_What you have to do_. Continue the passage below about Ronald Reagan's public denials of an arms race with the Soviet Union, picking up after its final sentence.

_Text segment_.
-------------------------

Indeed, while Reagan admirers have long hailed his conviction and candor, on these issues Ronald Reagan was not forthright. Though the national security implications of the situation clearly influenced his words, the fact remained that he employed a deliberate and precise brand of diction in an attempt to avoid admitting to the world that an arms race was his goal. Sometimes he tried to avoid situations that would force him to twist his language, as he frequently denied or dodged the question, and not always adroitly. The Presidential Documents, which are a compilation of public statements made by Reagan, are replete with denials, dodges, and blanket statements like, “We don’t seek an arms race.”121 He could usually get away with such a denial because his point seemed to be that he did not want to engage in an endless stockpile of nuclear-weapons manufacture with no intention of cutting the stockpile.

Though his statements on the arms race tended to be vague, on the issue of SDI specifically, the public Reagan was again circumspect. When Morton Kondracke and Richard H. Smith of Newsweek asked him pointedly if he was pursuing the initiative for the dual purpose of bankrupting the USSR, Reagan responded with an “oh” and a “well” and twice escaped into a rambling rejoinder, repeating at length something he said earlier in the interview.122 There were other similar denials and dodges on this question. In one press conference only two days after the SDI announcement, he was confronted by reporter Sarah McClendon, who asked that in the spirit of “seeking better human relations” with the USSR, “Why don’t we sell for cash some of the 190,000 tons of butter we’re paying to store daily and daily adding to? The Soviets need butter desperately….We have other surplus commodities.” She pushed: “Why cannot we explore whether better living through sharing of food and consumer goods will make people turn from their warlords and bring about peace?”123

Reagan hemmed and hawed, evading the question with a threeparagraph ambiguous filibuster about disarmament, peace, food, agriculture, and commercial markets, not at all answering her question. McClendon, for her part, didn’t get it, not realizing that Reagan did not want to help the Communist system that held captive ordinary Russians and the peoples of Eastern Europe.

While these two sides of Reagan appear to contradict one another, the reality is that they are easily reconcilable. As Bill Clark notes, “He didn’t want to admit publicly that we were effectively at war [with the Soviets] or that we wanted to defeat them. He would [instead] say things like ‘we will prevail as a free society,’ and that ‘the Soviet system is doomed to fail,’ but he avoided using words like ‘war’ or a ‘race to bankrupt them.’” Clark stressed that Reagan, despite perceptions, was “incredibly careful” about his words.124 This “incredible care” was a game at which Clark himself was well-versed. During his time at the NSC, Clark frequently had to make similar public denials in the face of scrutiny from the press, while privately assembling a concerted campaign of economic warfare. When an interviewer from U.S. News & World Report pressed him on the issue, Clark was forced into a denial: “We are not engaging in economic warfare with the Soviets or with anyone else; we’re seeking arrangements by which the Soviets…can shift their resources to peaceful ends. This does not require ‘economic warfare.’”125 Of course, Clark’s NSC patented the product.

BUT DESPITE THE ADMINISTRATION’S OFT-REPEATED PUBLIC denials, internally there was no disputing the impact that the arms race was having on the Soviet economy. As 1985 was coming to a close, the Soviet economy was showing unprecedented signs of strain. Not only had the pace of the American military buildup become unmatchable, but the Soviet’s very real fears of SDI were taking their toll as well.

-------------------------

_Dataset excerpts_.
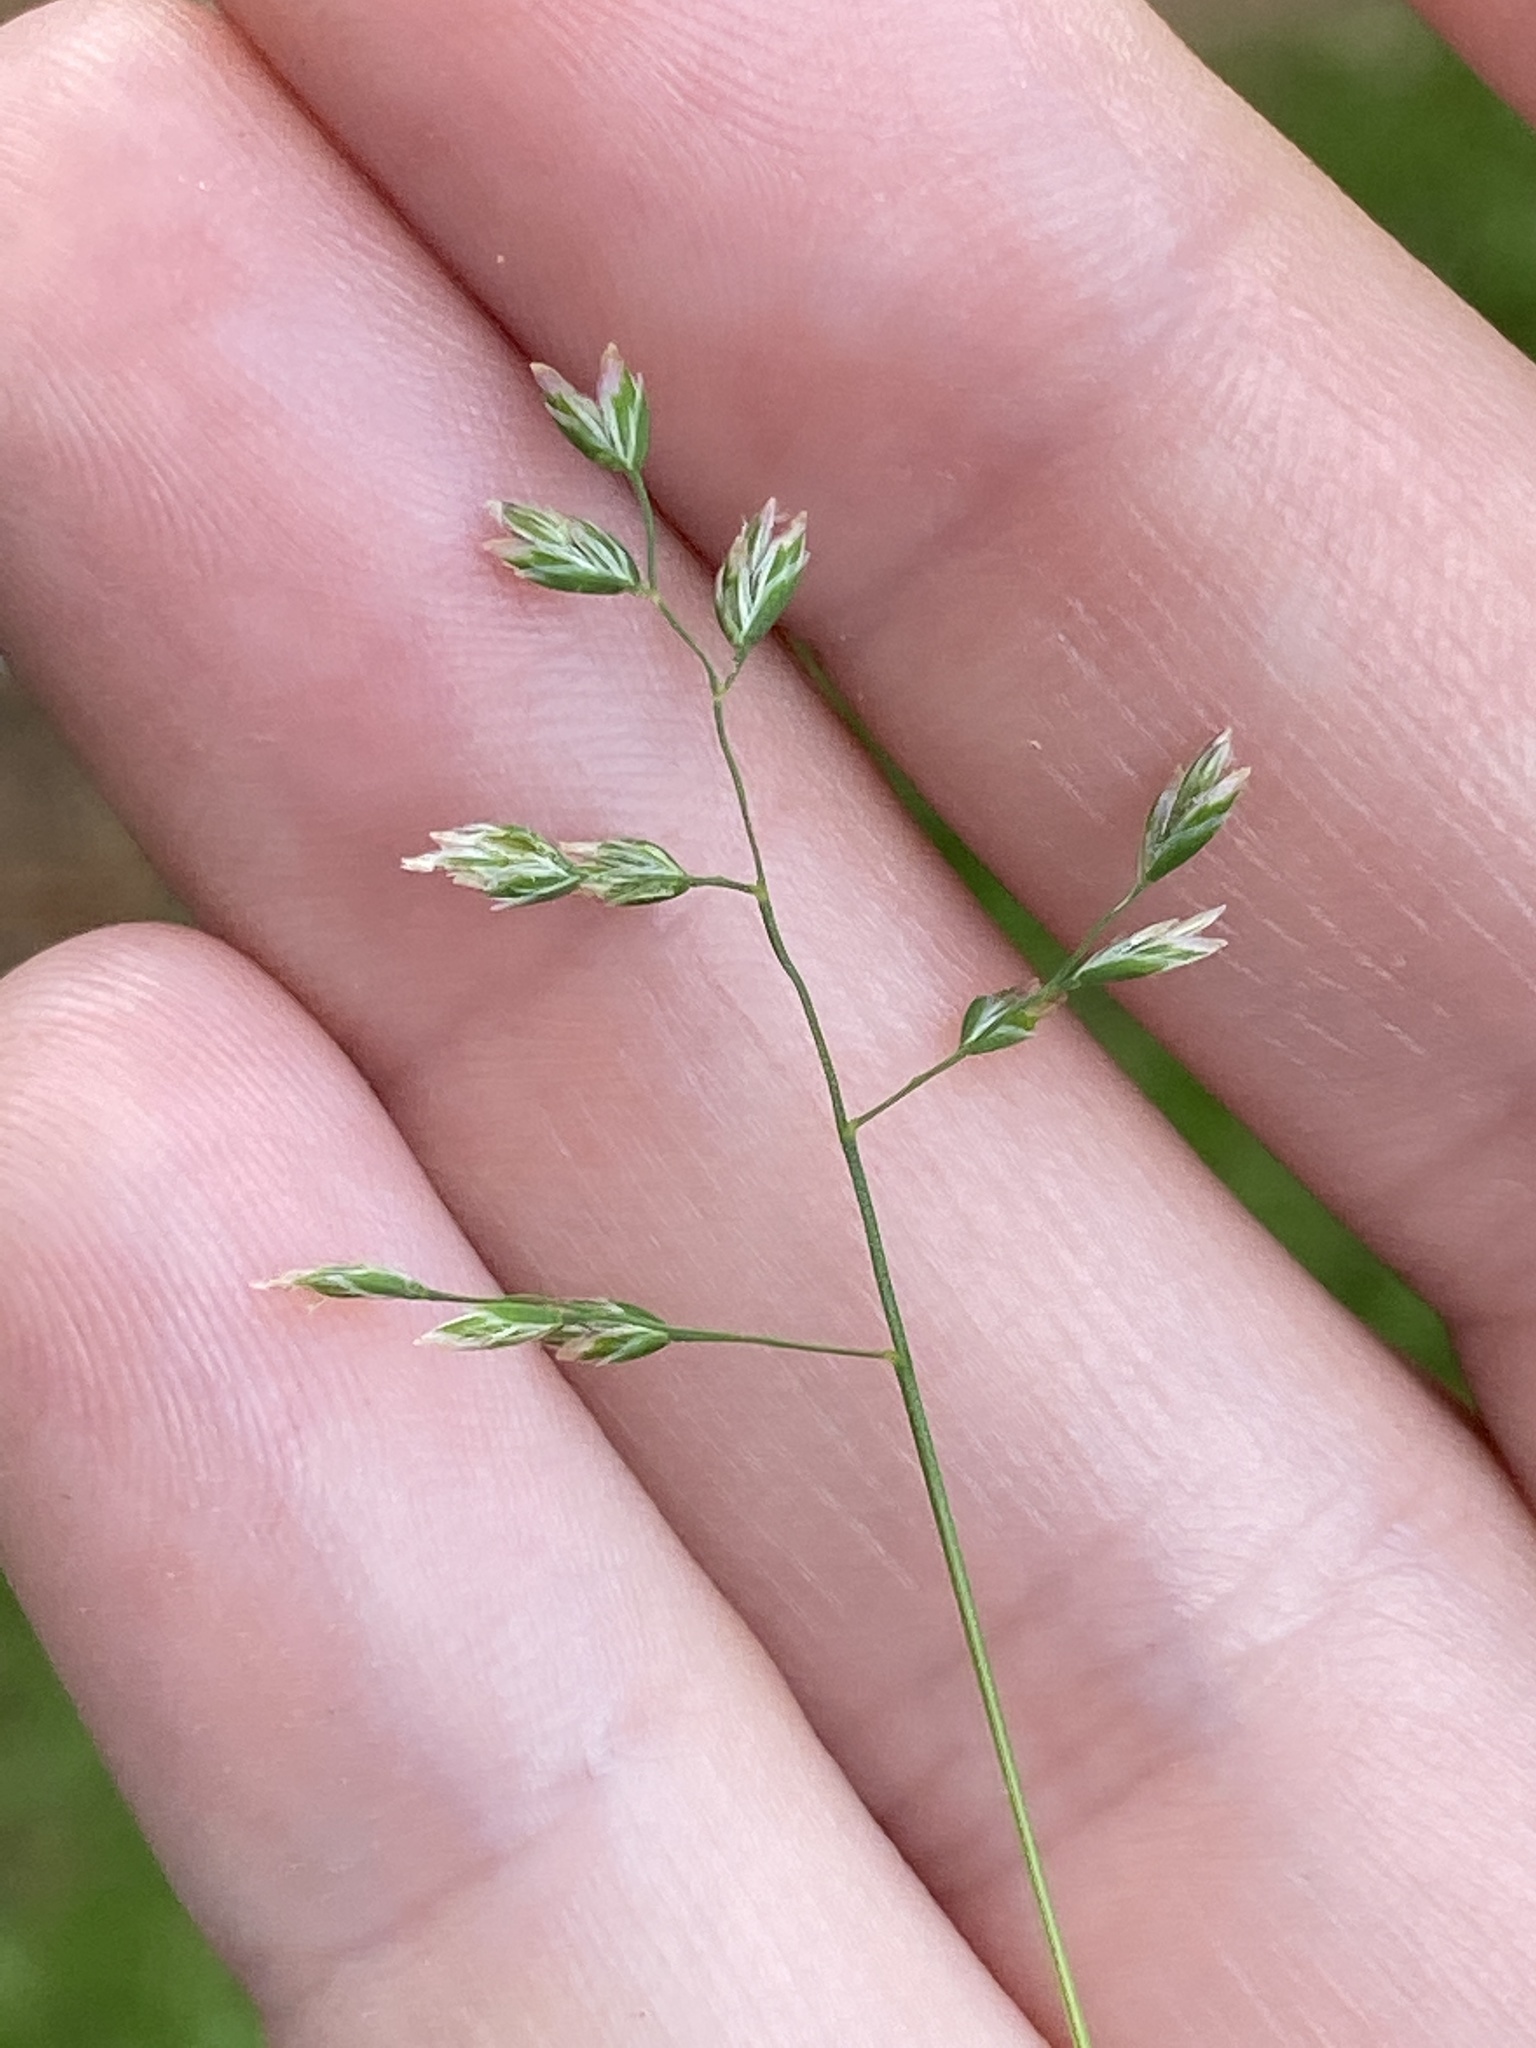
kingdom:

-------------------------

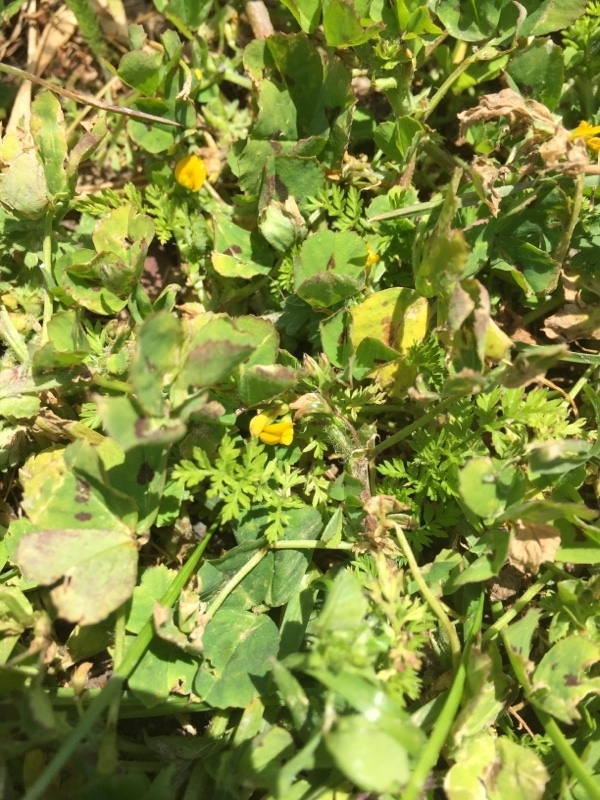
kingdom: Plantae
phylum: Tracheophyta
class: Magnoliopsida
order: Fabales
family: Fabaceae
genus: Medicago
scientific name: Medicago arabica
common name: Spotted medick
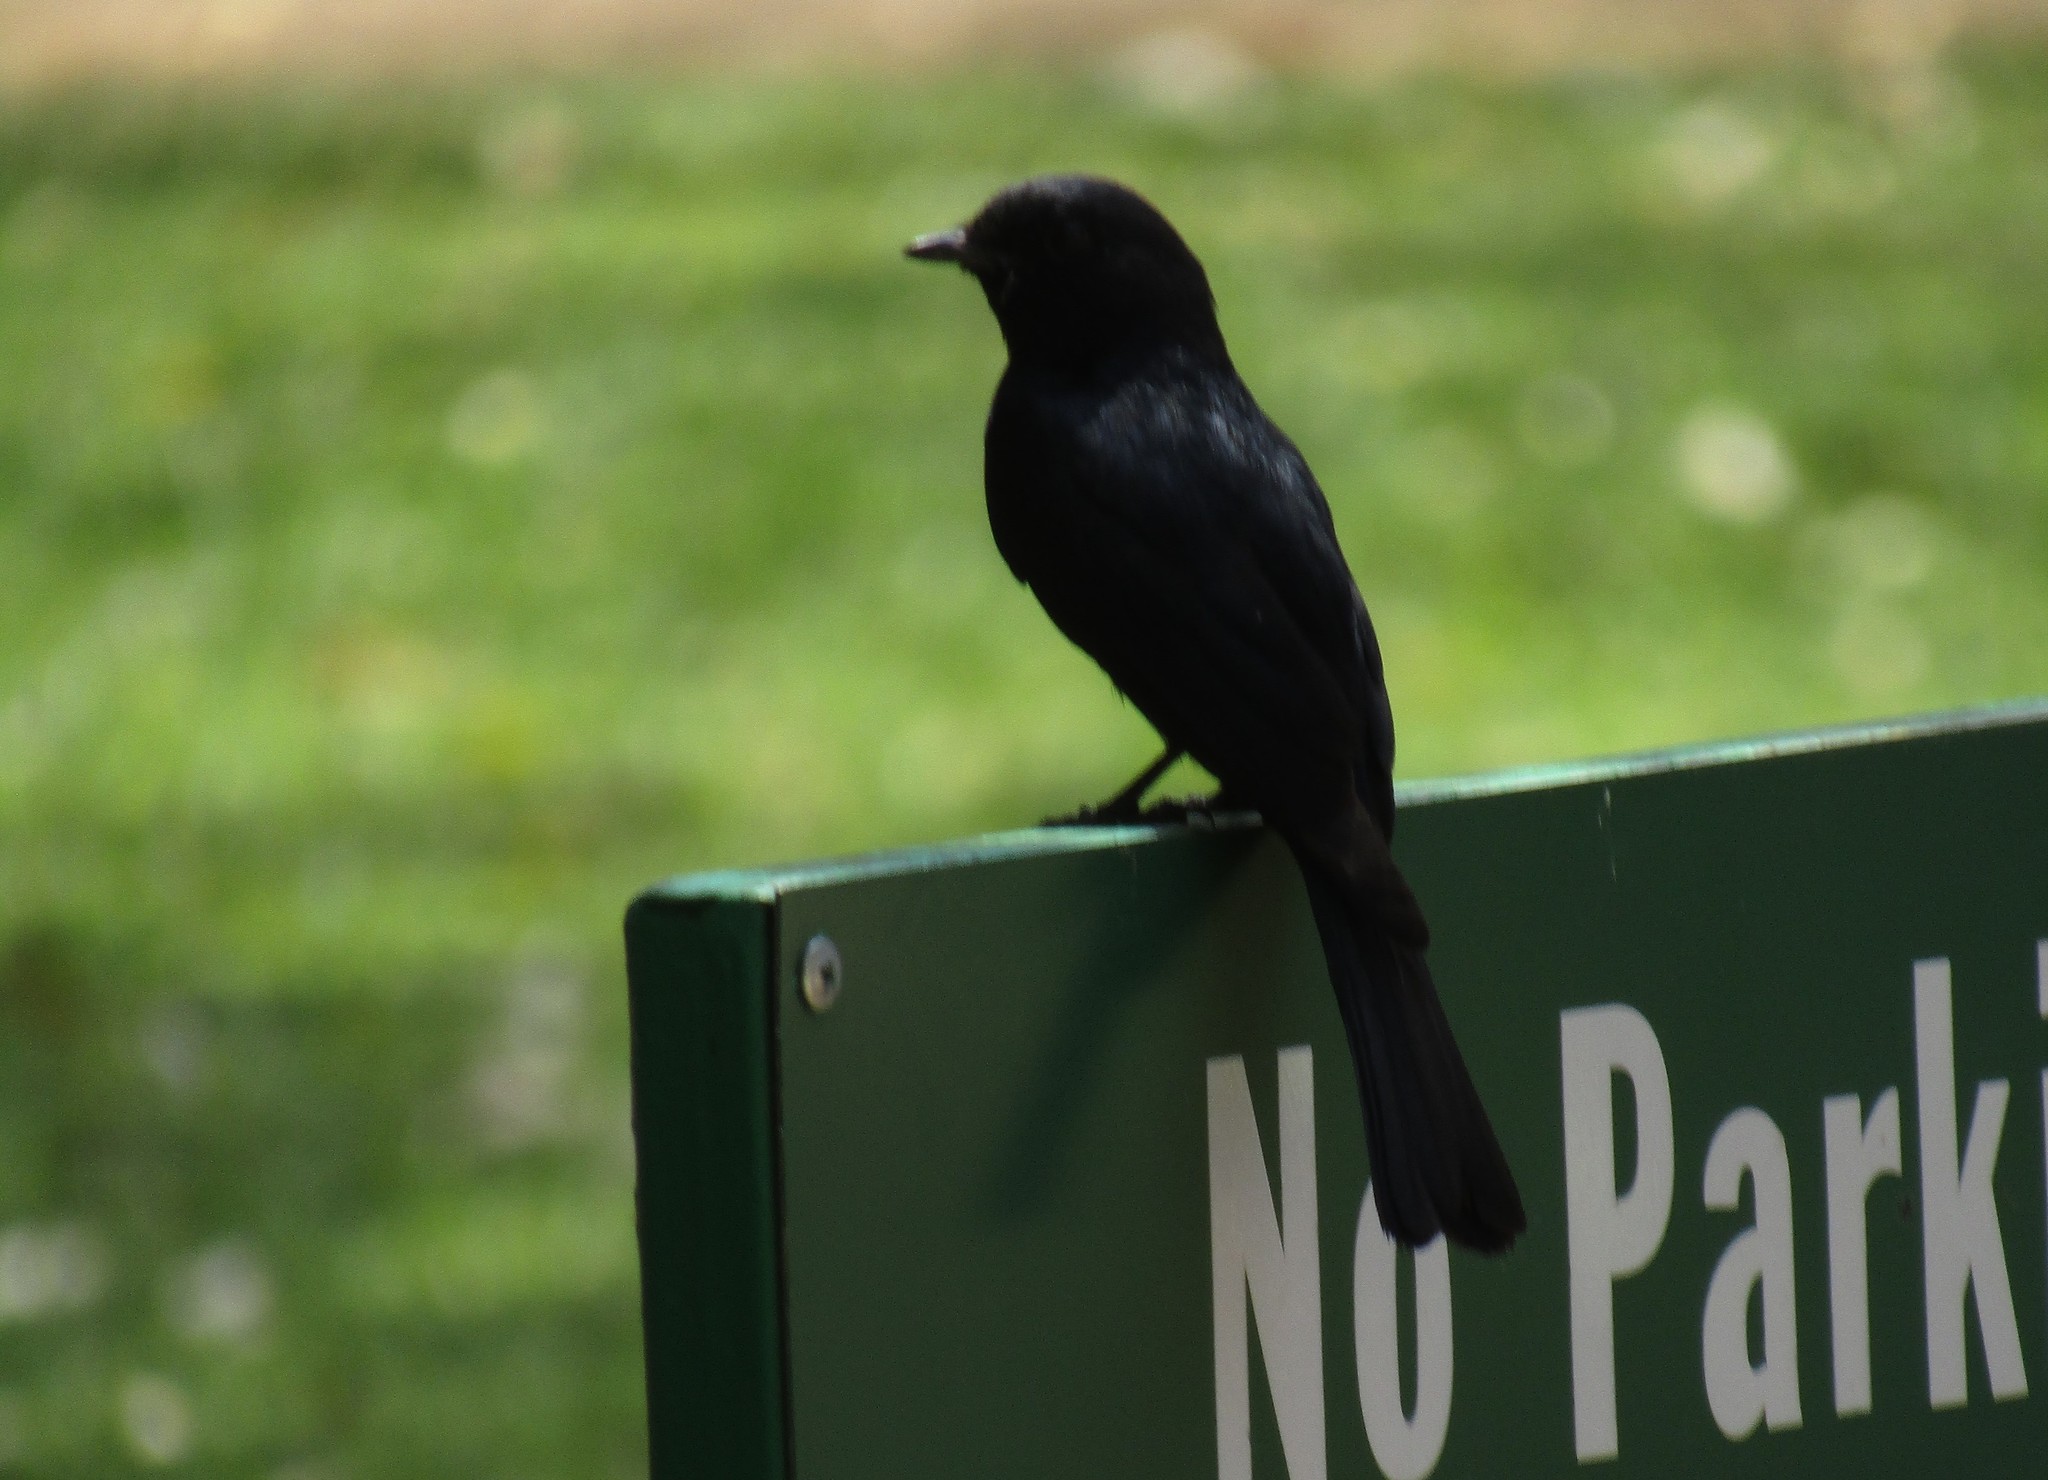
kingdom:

-------------------------

_In response_.
Though they were experiencing great success with their efforts to date, Reagan and his stalwarts always focused on the horizon, ever in search of other more substantial ways to prevent the Soviets from gaining ground. The economic war was one that featured constantly shifting fronts, and Reagan, who now seemed a confirmed expert in the depths of Soviet desperation, sought to alter his efforts and correspond to evolving Soviet vulnerabilities. His was a battleground that produced constant motion; and while much of 1985 had seen him focus on arms, his team was about to turn attention to a resource that was a bit more crude.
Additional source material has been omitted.